Later they added: “Moreover, the mere fact that the Board approved a competitor’s application, does not establish that a protectable right has been violated.”
While justices Holdridge and Lytton largely stopped there, Justice Daniel Schmidt used a concurring opinion to pen a critique of the entire process by which Illinois approves hospitals and other health facilities.
He noted that, in 1974, when the Illinois Health Facilities Planning Act was enacted and the state health facilities review board empowered to determine if, when and where hospitals can be built in the state, supporters of the legislation argued the regulations were needed to control the growth of the cost of health care.
However, Schmidt noted in the intervening decades, the exact opposite of what was desired has occurred, as health care costs have skyrocketed, and the Planning Act and the regulations that accompany it have done little, if anything, to hold them in check in Illinois. Indeed, Schmidt argued, the opposite has occurred, saying the tight control of health facilities development has only stifled market competition in many regions of the state, while further making the review board a familiar stage and its members familiar players in Illinois’ storied and sordid history of political corruption.
He recited the infamous story of Stuart Levine, a health facilities board member who pleaded guilty in federal court “for using his position on the Board to squeeze hospitals for kickbacks and campaign contributions for his friends,” and of financier Tony Rezko, who Levine, as part of a plea deal, had testified “controlled” a majority of board members, and used that control to benefit former Gov. Rod Blagojevich.
“And these are just the people who got caught,” Schmidt wrote.
He further noted the connection between the Centegra case and that of the investigation that took down Levine and Rezko.
“The application at the heart of the federal investigation? Mercy Crystal Lake,” Schmidt wrote. He cited testimony from Levine revealing the board had initially approved Mercy’s Crystal Lake hospital certificate of need after the contractor for that project agreed to cut Levine and Rezko a kickback of at least $1 million. Following that revelation, approval for the Mercy project was withdrawn, “paving the way for the case at hand.”
Schmidt said other states have disassembled their certificate of need permitting processes, finding the process only hinders the market and hurts consumers.
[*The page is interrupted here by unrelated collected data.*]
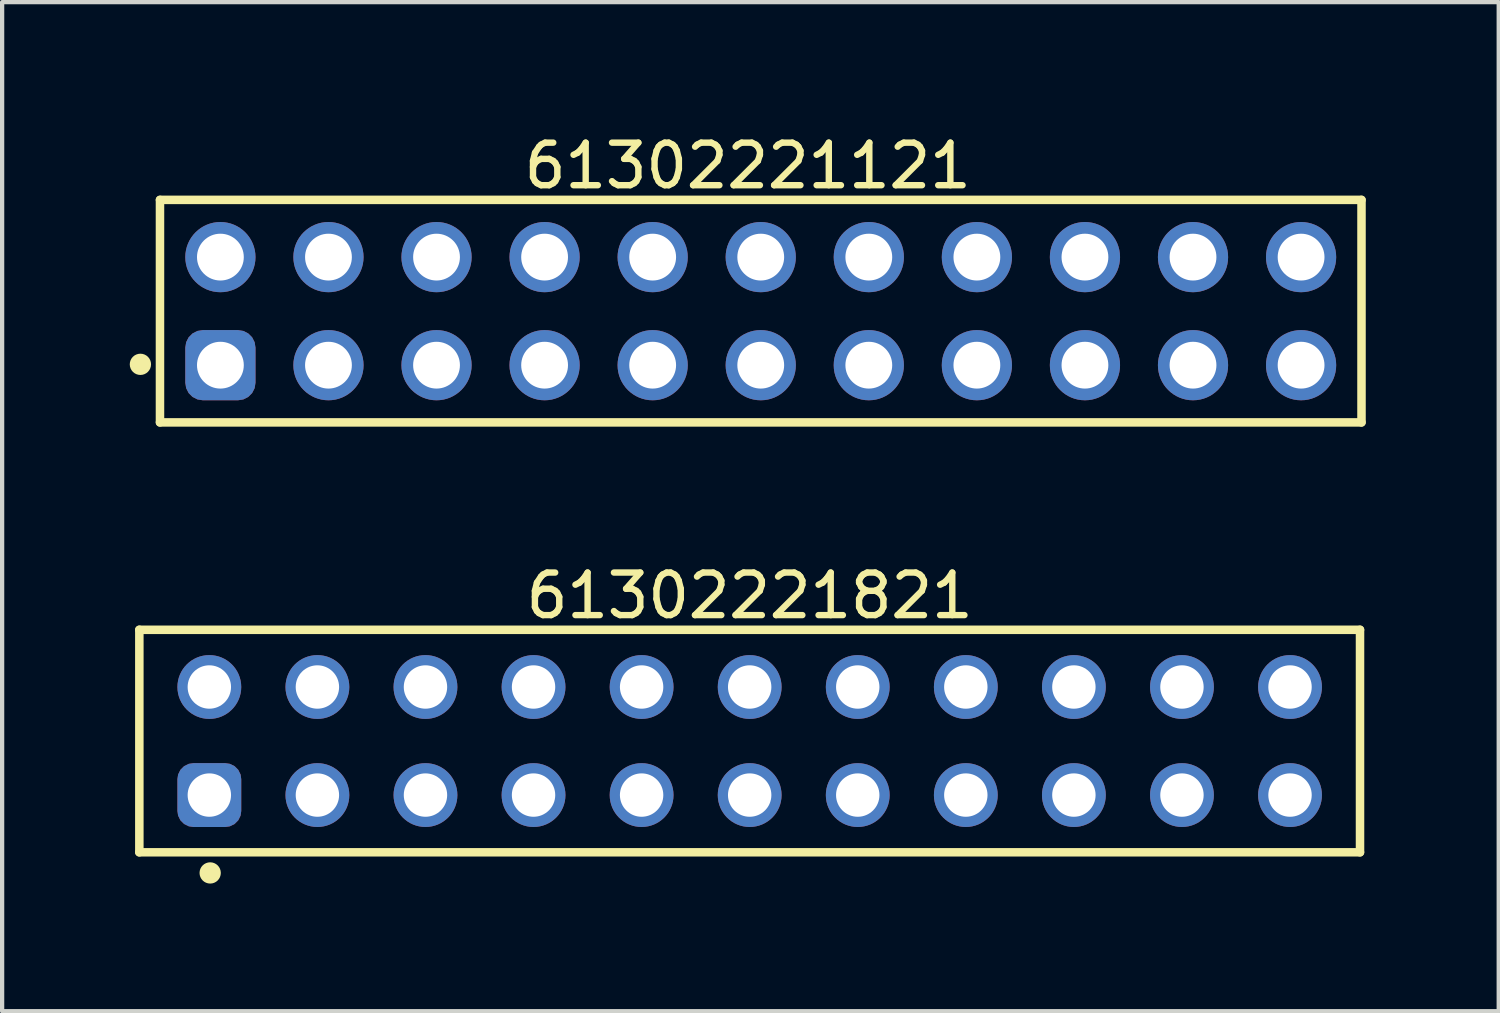
<source format=kicad_pcb>
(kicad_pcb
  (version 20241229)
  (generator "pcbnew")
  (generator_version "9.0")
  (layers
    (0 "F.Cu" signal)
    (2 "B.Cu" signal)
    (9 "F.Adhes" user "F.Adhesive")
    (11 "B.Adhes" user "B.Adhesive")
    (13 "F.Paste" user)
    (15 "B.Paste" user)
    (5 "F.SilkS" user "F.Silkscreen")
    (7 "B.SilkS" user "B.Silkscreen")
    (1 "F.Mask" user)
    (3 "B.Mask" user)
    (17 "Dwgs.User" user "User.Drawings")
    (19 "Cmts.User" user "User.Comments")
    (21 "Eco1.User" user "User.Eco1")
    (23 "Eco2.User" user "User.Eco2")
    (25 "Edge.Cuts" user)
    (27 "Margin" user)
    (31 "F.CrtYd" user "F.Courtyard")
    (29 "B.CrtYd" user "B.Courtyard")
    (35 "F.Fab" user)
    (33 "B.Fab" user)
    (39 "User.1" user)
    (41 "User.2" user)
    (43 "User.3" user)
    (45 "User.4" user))
  (footprint "61302221821"
    (layer "F.Cu")
    (at 14.57 14.367)
    (property "Reference" "61302221821" (at 0 -3.415 0) (layer "F.SilkS") (effects (font (size 1 1) (thickness 0.15))))
    (fp_line (start -14.345 -2.615) (end 14.345 -2.615) (stroke (width 0.2) (type solid)) (layer "F.SilkS"))
    (fp_line (start -14.345 2.615) (end -14.345 -2.615) (stroke (width 0.2) (type solid)) (layer "F.SilkS"))
    (fp_line (start -14.345 2.615) (end 14.345 2.615) (stroke (width 0.2) (type solid)) (layer "F.SilkS"))
    (fp_line (start 14.345 2.615) (end 14.345 -2.615) (stroke (width 0.2) (type solid)) (layer "F.SilkS"))
    (fp_circle (center -12.68 3.1) (end -12.68 2.975) (stroke (width 0.25) (type solid)) (fill no) (layer "F.SilkS"))
    (fp_line (start -14.545 -2.815) (end 14.545 -2.815) (stroke (width 0.05) (type solid)) (layer "Eco2.User"))
    (fp_line (start -14.545 2.815) (end -14.545 -2.815) (stroke (width 0.05) (type solid)) (layer "Eco2.User"))
    (fp_line (start -14.545 2.815) (end 14.545 2.815) (stroke (width 0.05) (type solid)) (layer "Eco2.User"))
    (fp_line (start -14.22 -2.54) (end 14.22 -2.54) (stroke (width 0.1) (type solid)) (layer "Eco2.User"))
    (fp_line (start -14.22 2.54) (end -14.22 -2.54) (stroke (width 0.1) (type solid)) (layer "Eco2.User"))
    (fp_line (start -14.22 2.54) (end 14.22 2.54) (stroke (width 0.1) (type solid)) (layer "Eco2.User"))
    (fp_line (start -0.5 0) (end 0.5 0) (stroke (width 0.05) (type solid)) (layer "Eco2.User"))
    (fp_line (start 0 0.5) (end 0 -0.5) (stroke (width 0.05) (type solid)) (layer "Eco2.User"))
    (fp_line (start 14.22 2.54) (end 14.22 -2.54) (stroke (width 0.1) (type solid)) (layer "Eco2.User"))
    (fp_line (start 14.545 2.815) (end 14.545 -2.815) (stroke (width 0.05) (type solid)) (layer "Eco2.User"))
    (fp_text user "${REFERENCE}" (at 0.15 -0.197 0) (unlocked yes) (layer "User.3") (effects (font (size 1.5 1.5) (thickness 0.15))))
    (pad "1" thru_hole roundrect (at -12.7 1.27) (size 1.5 1.5) (drill 1.02) (layers "*.Cu" "*.Mask") (roundrect_rratio 0.25))
    (pad "2" thru_hole circle (at -12.7 -1.27) (size 1.5 1.5) (drill 1.02) (layers "*.Cu" "*.Mask"))
    (pad "3" thru_hole circle (at -10.16 1.27) (size 1.5 1.5) (drill 1.02) (layers "*.Cu" "*.Mask"))
    (pad "4" thru_hole circle (at -10.16 -1.27) (size 1.5 1.5) (drill 1.02) (layers "*.Cu" "*.Mask"))
    (pad "5" thru_hole circle (at -7.62 1.27) (size 1.5 1.5) (drill 1.02) (layers "*.Cu" "*.Mask"))
    (pad "6" thru_hole circle (at -7.62 -1.27) (size 1.5 1.5) (drill 1.02) (layers "*.Cu" "*.Mask"))
    (pad "7" thru_hole circle (at -5.08 1.27) (size 1.5 1.5) (drill 1.02) (layers "*.Cu" "*.Mask"))
    (pad "8" thru_hole circle (at -5.08 -1.27) (size 1.5 1.5) (drill 1.02) (layers "*.Cu" "*.Mask"))
    (pad "9" thru_hole circle (at -2.54 1.27) (size 1.5 1.5) (drill 1.02) (layers "*.Cu" "*.Mask"))
    (pad "10" thru_hole circle (at -2.54 -1.27) (size 1.5 1.5) (drill 1.02) (layers "*.Cu" "*.Mask"))
    (pad "11" thru_hole circle (at 0 1.27) (size 1.5 1.5) (drill 1.02) (layers "*.Cu" "*.Mask"))
    (pad "12" thru_hole circle (at 0 -1.27) (size 1.5 1.5) (drill 1.02) (layers "*.Cu" "*.Mask"))
    (pad "13" thru_hole circle (at 2.54 1.27) (size 1.5 1.5) (drill 1.02) (layers "*.Cu" "*.Mask"))
    (pad "14" thru_hole circle (at 2.54 -1.27) (size 1.5 1.5) (drill 1.02) (layers "*.Cu" "*.Mask"))
    (pad "15" thru_hole circle (at 5.08 1.27) (size 1.5 1.5) (drill 1.02) (layers "*.Cu" "*.Mask"))
    (pad "16" thru_hole circle (at 5.08 -1.27) (size 1.5 1.5) (drill 1.02) (layers "*.Cu" "*.Mask"))
    (pad "17" thru_hole circle (at 7.62 1.27) (size 1.5 1.5) (drill 1.02) (layers "*.Cu" "*.Mask"))
    (pad "18" thru_hole circle (at 7.62 -1.27) (size 1.5 1.5) (drill 1.02) (layers "*.Cu" "*.Mask"))
    (pad "19" thru_hole circle (at 10.16 1.27) (size 1.5 1.5) (drill 1.02) (layers "*.Cu" "*.Mask"))
    (pad "20" thru_hole circle (at 10.16 -1.27) (size 1.5 1.5) (drill 1.02) (layers "*.Cu" "*.Mask"))
    (pad "21" thru_hole circle (at 12.7 1.27) (size 1.5 1.5) (drill 1.02) (layers "*.Cu" "*.Mask"))
    (pad "22" thru_hole circle (at 12.7 -1.27) (size 1.5 1.5) (drill 1.02) (layers "*.Cu" "*.Mask")))
  (footprint "61302221121"
    (layer "F.Cu")
    (at 14.83 4.263)
    (property "Reference" "61302221121" (at -0.305 -3.415 0) (layer "F.SilkS") (effects (font (size 1 1) (thickness 0.15))))
    (fp_line (start -14.12 -2.615) (end 14.12 -2.615) (stroke (width 0.2) (type solid)) (layer "F.SilkS"))
    (fp_line (start -14.12 2.615) (end -14.12 -2.615) (stroke (width 0.2) (type solid)) (layer "F.SilkS"))
    (fp_line (start -14.12 2.615) (end 14.12 2.615) (stroke (width 0.2) (type solid)) (layer "F.SilkS"))
    (fp_line (start 14.12 2.615) (end 14.12 -2.615) (stroke (width 0.2) (type solid)) (layer "F.SilkS"))
    (fp_circle (center -14.58 1.25) (end -14.58 1.125) (stroke (width 0.25) (type solid)) (fill no) (layer "F.SilkS"))
    (fp_line (start -14.32 -2.815) (end 14.32 -2.815) (stroke (width 0.05) (type solid)) (layer "Eco2.User"))
    (fp_line (start -14.32 2.815) (end -14.32 -2.815) (stroke (width 0.05) (type solid)) (layer "Eco2.User"))
    (fp_line (start -14.32 2.815) (end 14.32 2.815) (stroke (width 0.05) (type solid)) (layer "Eco2.User"))
    (fp_line (start -13.97 -2.54) (end 13.97 -2.54) (stroke (width 0.1) (type solid)) (layer "Eco2.User"))
    (fp_line (start -13.97 2.54) (end -13.97 -2.54) (stroke (width 0.1) (type solid)) (layer "Eco2.User"))
    (fp_line (start -13.97 2.54) (end 13.97 2.54) (stroke (width 0.1) (type solid)) (layer "Eco2.User"))
    (fp_line (start -0.5 0) (end 0.5 0) (stroke (width 0.05) (type solid)) (layer "Eco2.User"))
    (fp_line (start 0 0.5) (end 0 -0.5) (stroke (width 0.05) (type solid)) (layer "Eco2.User"))
    (fp_line (start 13.97 2.54) (end 13.97 -2.54) (stroke (width 0.1) (type solid)) (layer "Eco2.User"))
    (fp_line (start 14.32 2.815) (end 14.32 -2.815) (stroke (width 0.05) (type solid)) (layer "Eco2.User"))
    (fp_text user "${REFERENCE}" (at 0.15 -0.197 0) (unlocked yes) (layer "User.3") (effects (font (size 1.5 1.5) (thickness 0.15))))
    (pad "1" thru_hole roundrect (at -12.7 1.27) (size 1.65 1.65) (drill 1.1) (layers "*.Cu" "*.Mask") (roundrect_rratio 0.25))
    (pad "2" thru_hole circle (at -12.7 -1.27) (size 1.65 1.65) (drill 1.1) (layers "*.Cu" "*.Mask"))
    (pad "3" thru_hole circle (at -10.16 1.27) (size 1.65 1.65) (drill 1.1) (layers "*.Cu" "*.Mask"))
    (pad "4" thru_hole circle (at -10.16 -1.27) (size 1.65 1.65) (drill 1.1) (layers "*.Cu" "*.Mask"))
    (pad "5" thru_hole circle (at -7.62 1.27) (size 1.65 1.65) (drill 1.1) (layers "*.Cu" "*.Mask"))
    (pad "6" thru_hole circle (at -7.62 -1.27) (size 1.65 1.65) (drill 1.1) (layers "*.Cu" "*.Mask"))
    (pad "7" thru_hole circle (at -5.08 1.27) (size 1.65 1.65) (drill 1.1) (layers "*.Cu" "*.Mask"))
    (pad "8" thru_hole circle (at -5.08 -1.27) (size 1.65 1.65) (drill 1.1) (layers "*.Cu" "*.Mask"))
    (pad "9" thru_hole circle (at -2.54 1.27) (size 1.65 1.65) (drill 1.1) (layers "*.Cu" "*.Mask"))
    (pad "10" thru_hole circle (at -2.54 -1.27) (size 1.65 1.65) (drill 1.1) (layers "*.Cu" "*.Mask"))
    (pad "11" thru_hole circle (at 0 1.27) (size 1.65 1.65) (drill 1.1) (layers "*.Cu" "*.Mask"))
    (pad "12" thru_hole circle (at 0 -1.27) (size 1.65 1.65) (drill 1.1) (layers "*.Cu" "*.Mask"))
    (pad "13" thru_hole circle (at 2.54 1.27) (size 1.65 1.65) (drill 1.1) (layers "*.Cu" "*.Mask"))
    (pad "14" thru_hole circle (at 2.54 -1.27) (size 1.65 1.65) (drill 1.1) (layers "*.Cu" "*.Mask"))
    (pad "15" thru_hole circle (at 5.08 1.27) (size 1.65 1.65) (drill 1.1) (layers "*.Cu" "*.Mask"))
    (pad "16" thru_hole circle (at 5.08 -1.27) (size 1.65 1.65) (drill 1.1) (layers "*.Cu" "*.Mask"))
    (pad "17" thru_hole circle (at 7.62 1.27) (size 1.65 1.65) (drill 1.1) (layers "*.Cu" "*.Mask"))
    (pad "18" thru_hole circle (at 7.62 -1.27) (size 1.65 1.65) (drill 1.1) (layers "*.Cu" "*.Mask"))
    (pad "19" thru_hole circle (at 10.16 1.27) (size 1.65 1.65) (drill 1.1) (layers "*.Cu" "*.Mask"))
    (pad "20" thru_hole circle (at 10.16 -1.27) (size 1.65 1.65) (drill 1.1) (layers "*.Cu" "*.Mask"))
    (pad "21" thru_hole circle (at 12.7 1.27) (size 1.65 1.65) (drill 1.1) (layers "*.Cu" "*.Mask"))
    (pad "22" thru_hole circle (at 12.7 -1.27) (size 1.65 1.65) (drill 1.1) (layers "*.Cu" "*.Mask")))
  (gr_rect
    (start -3 -3)
    (end 32.175 20.716)
    (stroke (width 0.1) (type default))
    (fill no)
    (layer "Edge.Cuts")))
</source>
And in the wake of the Levine-Rezko scandal, a state commission determined the certificate of need process does not “provide a protective effect for safety-net hospitals’ financial status.”
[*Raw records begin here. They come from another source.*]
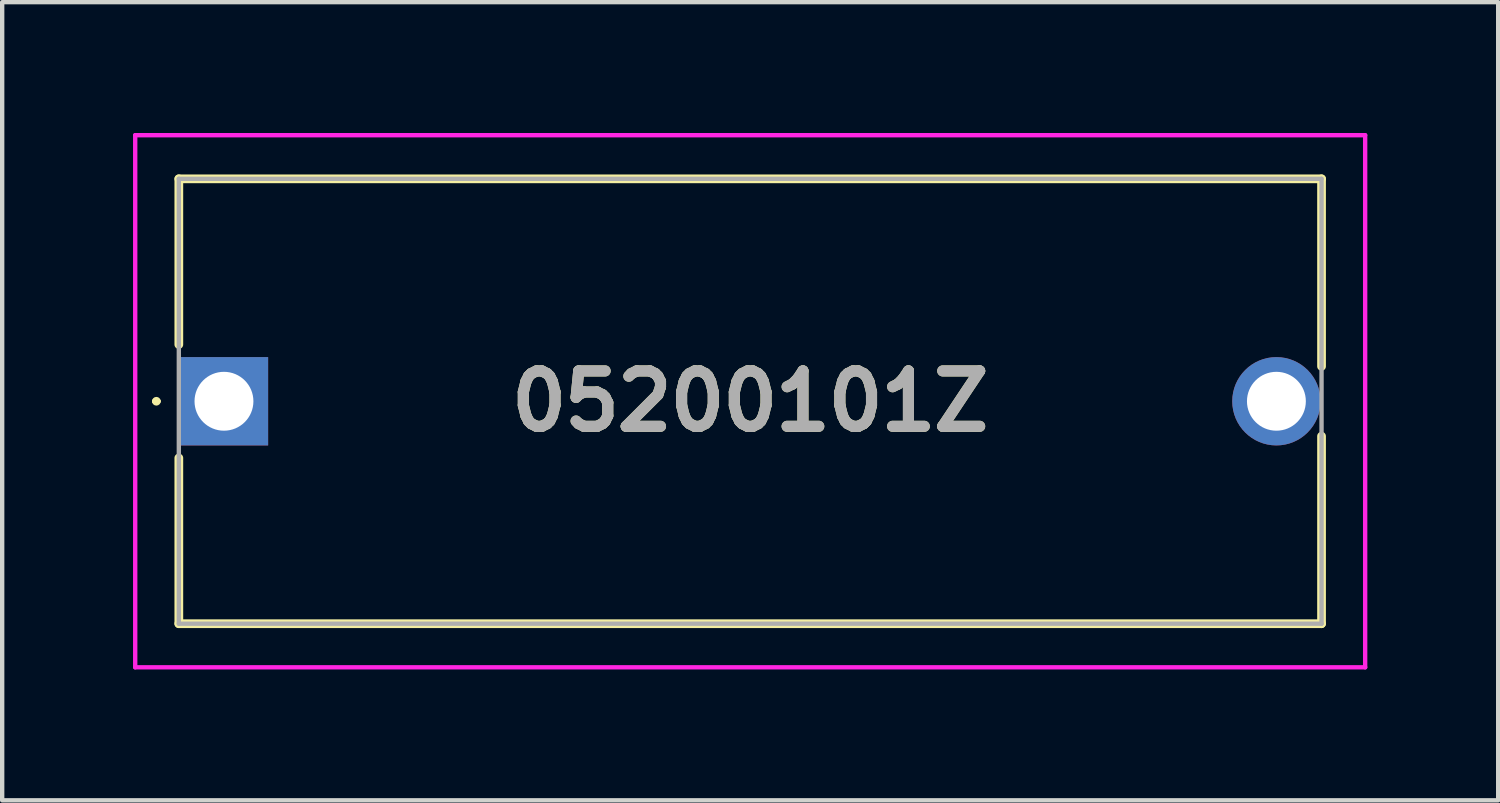
<source format=kicad_pcb>
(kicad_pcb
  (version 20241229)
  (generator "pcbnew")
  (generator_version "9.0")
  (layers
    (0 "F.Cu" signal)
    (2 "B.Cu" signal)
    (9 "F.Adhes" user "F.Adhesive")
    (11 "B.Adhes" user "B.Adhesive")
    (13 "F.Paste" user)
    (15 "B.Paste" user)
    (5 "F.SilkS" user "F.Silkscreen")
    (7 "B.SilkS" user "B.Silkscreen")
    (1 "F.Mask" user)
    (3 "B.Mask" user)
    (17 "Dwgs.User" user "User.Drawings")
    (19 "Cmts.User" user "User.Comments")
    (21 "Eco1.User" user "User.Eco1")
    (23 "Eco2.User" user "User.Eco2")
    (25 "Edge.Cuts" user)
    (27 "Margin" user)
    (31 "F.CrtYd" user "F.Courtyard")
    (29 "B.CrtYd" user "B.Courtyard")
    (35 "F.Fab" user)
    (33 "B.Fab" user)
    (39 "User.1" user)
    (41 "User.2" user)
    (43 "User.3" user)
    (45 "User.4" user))
  (footprint "05200101Z"
    (layer "F.Cu")
    (at 2.085 6.15)
    (property "Reference" "05200101Z" (at 12.065 0 0) (layer "F.SilkS") (effects (font (size 1.27 1.27) (thickness 0.254))))
    (attr through_hole)
    (fp_line (start -1.6 0) (end -1.6 0) (stroke (width 0.1) (type solid)) (layer "F.SilkS"))
    (fp_line (start -1.5 0) (end -1.5 0) (stroke (width 0.1) (type solid)) (layer "F.SilkS"))
    (fp_line (start -1.035 -5.1) (end 25.165 -5.1) (stroke (width 0.2) (type solid)) (layer "F.SilkS"))
    (fp_line (start -1.035 -1.3) (end -1.035 -5.1) (stroke (width 0.2) (type solid)) (layer "F.SilkS"))
    (fp_line (start -1.035 5.1) (end -1.035 1.3) (stroke (width 0.2) (type solid)) (layer "F.SilkS"))
    (fp_line (start 25.165 -5.1) (end 25.165 -0.8) (stroke (width 0.2) (type solid)) (layer "F.SilkS"))
    (fp_line (start 25.165 0.8) (end 25.165 5.1) (stroke (width 0.2) (type solid)) (layer "F.SilkS"))
    (fp_line (start 25.165 5.1) (end -1.035 5.1) (stroke (width 0.2) (type solid)) (layer "F.SilkS"))
    (fp_arc (start -1.6 0) (mid -1.55 -0.05) (end -1.5 0) (stroke (width 0.1) (type solid)) (layer "F.SilkS"))
    (fp_arc (start -1.5 0) (mid -1.55 0.05) (end -1.6 0) (stroke (width 0.1) (type solid)) (layer "F.SilkS"))
    (fp_line (start -2.035 -6.1) (end 26.165 -6.1) (stroke (width 0.1) (type solid)) (layer "F.CrtYd"))
    (fp_line (start -2.035 6.1) (end -2.035 -6.1) (stroke (width 0.1) (type solid)) (layer "F.CrtYd"))
    (fp_line (start 26.165 -6.1) (end 26.165 6.1) (stroke (width 0.1) (type solid)) (layer "F.CrtYd"))
    (fp_line (start 26.165 6.1) (end -2.035 6.1) (stroke (width 0.1) (type solid)) (layer "F.CrtYd"))
    (fp_line (start -1.035 -5.1) (end 25.165 -5.1) (stroke (width 0.1) (type solid)) (layer "F.Fab"))
    (fp_line (start -1.035 5.1) (end -1.035 -5.1) (stroke (width 0.1) (type solid)) (layer "F.Fab"))
    (fp_line (start 25.165 -5.1) (end 25.165 5.1) (stroke (width 0.1) (type solid)) (layer "F.Fab"))
    (fp_line (start 25.165 5.1) (end -1.035 5.1) (stroke (width 0.1) (type solid)) (layer "F.Fab"))
    (fp_text user "${REFERENCE}" (at 12.065 0 0) (layer "F.Fab") (effects (font (size 1.27 1.27) (thickness 0.254))))
    (pad "1" thru_hole rect (at 0 0) (size 2.025 2.025) (drill 1.35) (layers "*.Cu" "*.Mask"))
    (pad "2" thru_hole circle (at 24.13 0) (size 2.025 2.025) (drill 1.35) (layers "*.Cu" "*.Mask")))
  (gr_rect
    (start -3 -3)
    (end 31.3 15.3)
    (stroke (width 0.1) (type default))
    (fill no)
    (layer "Edge.Cuts")))
</source>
Yet, Schmidt said Illinois lawmakers have repeatedly and consistently stood by the certificate of need process and the health facilities review board.
“Ironically, eradicating the Planning Act would fulfill the state goal of the Planning Act,” Schmidt said. “Yet, as the cost of healthcare continues to rise and Illinois remains the poster-child for political corruption, the General Assembly repeatedly refuses to do so. This legislation assures that money keeps pouring in to Illinois politicians not only from those wishing to build new hospitals, but also from incumbent hospitals wishing to avoid any competition.
“By restricting the output of healthcare services and diminishing incentives to pursue innovation, the Planning Act imposes significant and unnecessary costs on healthcare consumers, i.e., the people of Illinois. As a result of this legislation, Centegra has been forced to jump through years of pointless hoops and incur untold unnecessary costs in order to build its hospital. Guess who ultimately incurs those costs.
“This is unacceptable,” Schmidt concluded.
While not specifically concurring in Schmidt’s opinion, Holdridge, trading on the old saw comparing lawmaking to the making of sausages, said he hoped “the light that Justice Schmidt shines on the factory floor in Springfield leads to the production of more sanitary and wholesome sausages in the future.”